Quando stai per farti un’iniezione e ti tornano in mente tuo papà e il tuo cane
L’altra sera mentre preparavo tutto per farmi un’iniezione mi sono ritrovato improvvisamente alla fine degli anni Ottanta. Papà stava male, per molto tempo non avevo saputo che cosa avesse, poi frugando tra carte e biglietti scoprii che aveva qualcosa alla prostata, che orgoglioso com’era – e senza i tanti anni di cultura medica che abbiamo vissuto da allora – teneva nascosto.
Probabilmente l’ha tenuta nascosta per chissà quanto tempo, fatto sta che mi chiamava spesso per fargli un’iniezione; la prima volta: «Papà, ma io non sono capace, non puoi chiamare un’infermiera?». A volte si faceva aiutare dalla portinaia (come si usava), ma quando non c’era toccava a me.
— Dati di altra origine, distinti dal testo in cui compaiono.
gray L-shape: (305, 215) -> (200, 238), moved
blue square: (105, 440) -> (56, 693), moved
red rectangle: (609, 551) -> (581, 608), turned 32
Non ero capace, ma ho imparato.
Pochi giorni dopo quelle prima volte papà è morto, tra l’altro nel modo abbastanza spettacolare con il quale aveva vissuto: io che citofono, lui che non risponde, si sente il cane che abbaia e ulula dal 7° piano, nessuno per strada, nessuno che risponde nemmeno ad altri citofoni (Milano faceva schifo, altro che oggi), la corsa a cercare una cabina del telefono, la fortuna di trovarne una funzionante, poi le ambulanze e poi i pompieri, la piccola via era azzurra quella notte.
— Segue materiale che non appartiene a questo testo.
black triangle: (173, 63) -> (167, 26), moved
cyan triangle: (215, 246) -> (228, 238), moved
Qualche ora dopo mi ritrovai per strada con Bruno, che nel frattempo mi aveva raggiunto, lo choc di quei momenti e un cane, il cane di papà: un cucciolo di pastore tedesco che avrebbe poi vissuto con me per i 13 anni successivi. Anzi, più che con me, con noi – e mia mamma fu molto felice della novità, lei che girava per casa sempre con uno straccio della polvere per togliere quel piccolo alone da qualsiasi cosa. In realtà poi anche lei si innamorò di Kojak e vivemmo felici e contenti in nuvole di peli e allergie – ah già perché io ovviamente ero allergico al pelo di cane.
Rompo la prima fiala, aspiro il liquido, poi rompo la seconda, aspiro il liquido anche da quella (sì, doppia dose, la mia cervicale fa i capricci e quindi siamo passati all’attacco), metto il cappuccio alla siringa, cambio l’ago, appoggio tutto sulla mensola. Non sono finiti i ricordi.
Kojak a un certo punto della sua vita ha preso una malattia ed è diventato cieco. Mentre cercavamo di capire che cosa avesse il veterinario scelse medicine iniettabili: «Sa fare un’iniezione al cane, vero?».
Oh, ma evidentemente ho proprio la faccia di uno che sa fare le iniezioni!
«No, no dottore, non possiamo usare il solito metodo della pastiglia?». Fu irremovibile, mi fece vedere tutto: «è facilissimo».
Il giorno dopo quindi toccò a me, e la prima cosa complicata fu trovare il cane che nel frattempo aveva già capito. Poco male prima preparo tutto, poi cerco il cane; lo trovo, lo metto disteso: osso, palline, peluche, mele, carote (tutte le sue cose preferite), un litro di disinfettante, il cane scappa, ricominciamo tutto daccapo, tranne che per mele e carote che nel frattempo, nonostante la paura, si era mangiato.
Tutto pronto: sollevo un bel lembo di pelle da un fianco tenendolo con pollice e indice, come da istruzioni, con l’altra mano mi preparo con la siringa, e zac! L’ago passa da un lato all’altro e termina nel mio dito indice. Mezza dose di cortisone per me, un dolore lancinante, il cane prima come se nulla fosse, poi forse anche lui annichilito dalla scena, sangue (il mio). Negli anni ho dovuto fargli tante iniezioni: ho imparato.
«Ha qualcuno che le faccia qualche iniezione?» Stavolta sono io che rispondo orgoglioso: «faccio da solo, dottore».